** ENTRIES SHOWN follows **

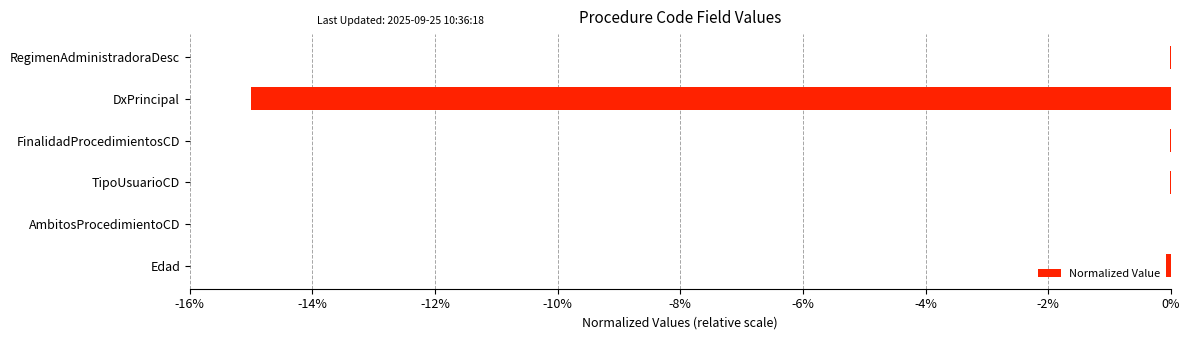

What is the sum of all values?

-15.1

** End of ENTRIES SHOWN **
** ENTRIES SHOWN follows **

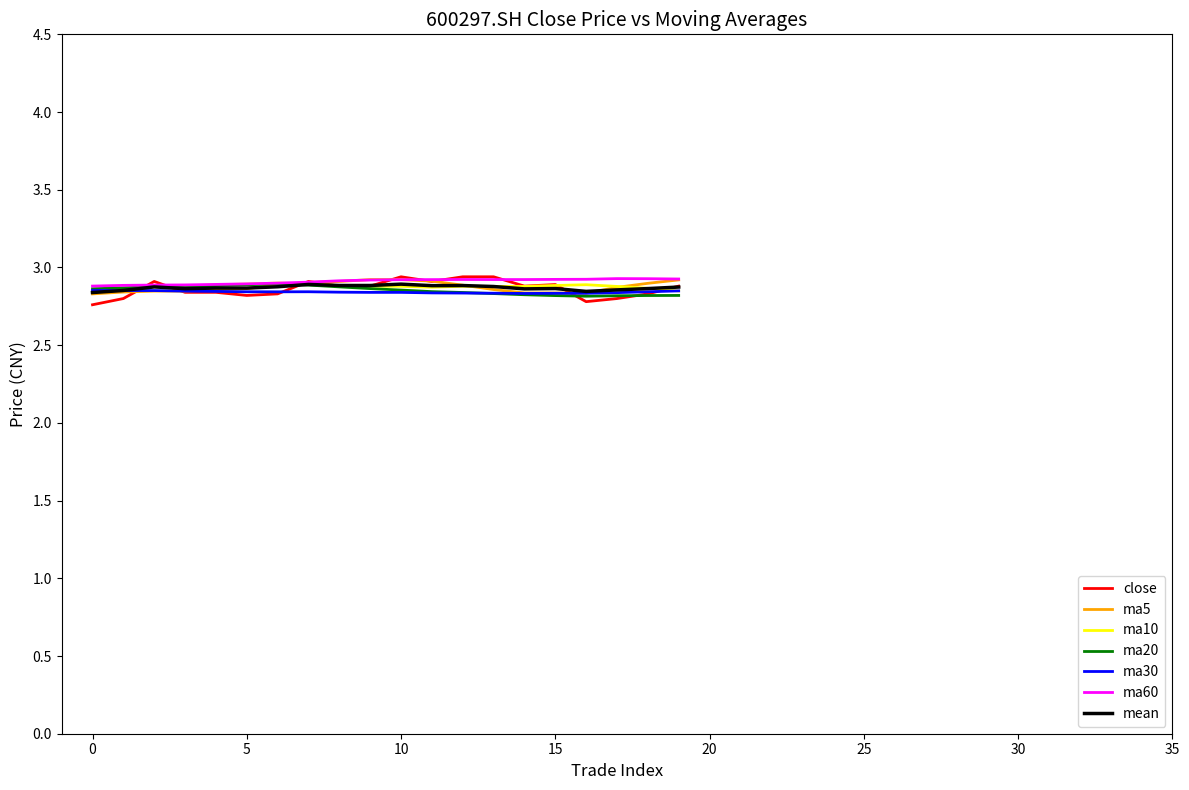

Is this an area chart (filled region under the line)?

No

** End of ENTRIES SHOWN **
** ENTRIES SHOWN follows **

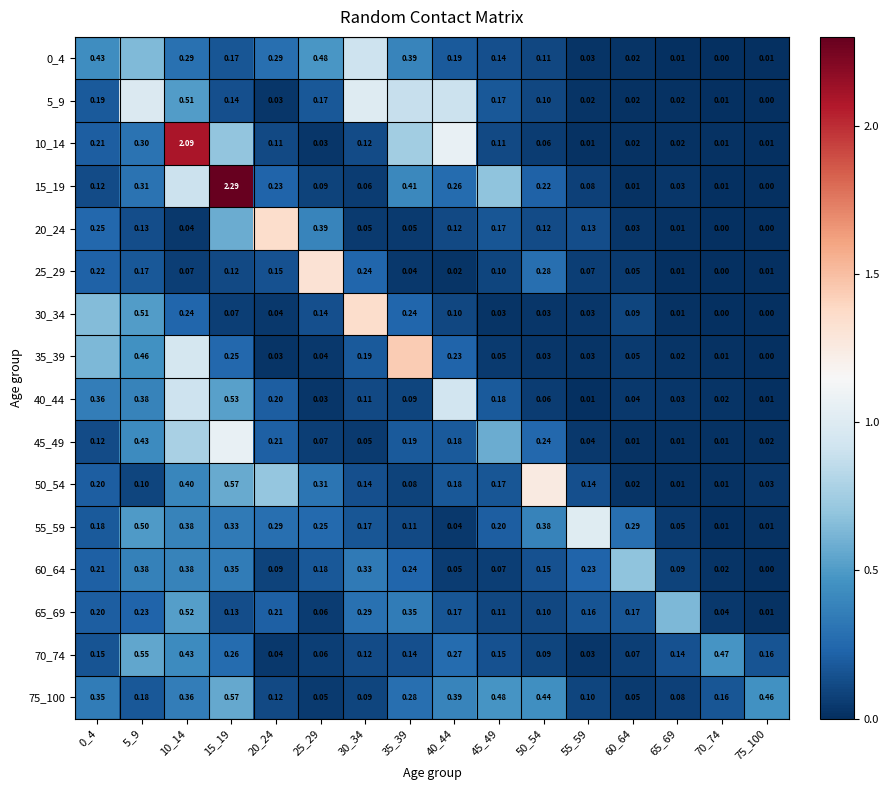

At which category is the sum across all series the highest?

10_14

** End of ENTRIES SHOWN **

__EXERCISE DIRECTIONS__. Gather each line of the material above that contains the word "which". Case matters.

__ANSWER TO THE PROBLEM__.
At which category is the sum across all series the highest?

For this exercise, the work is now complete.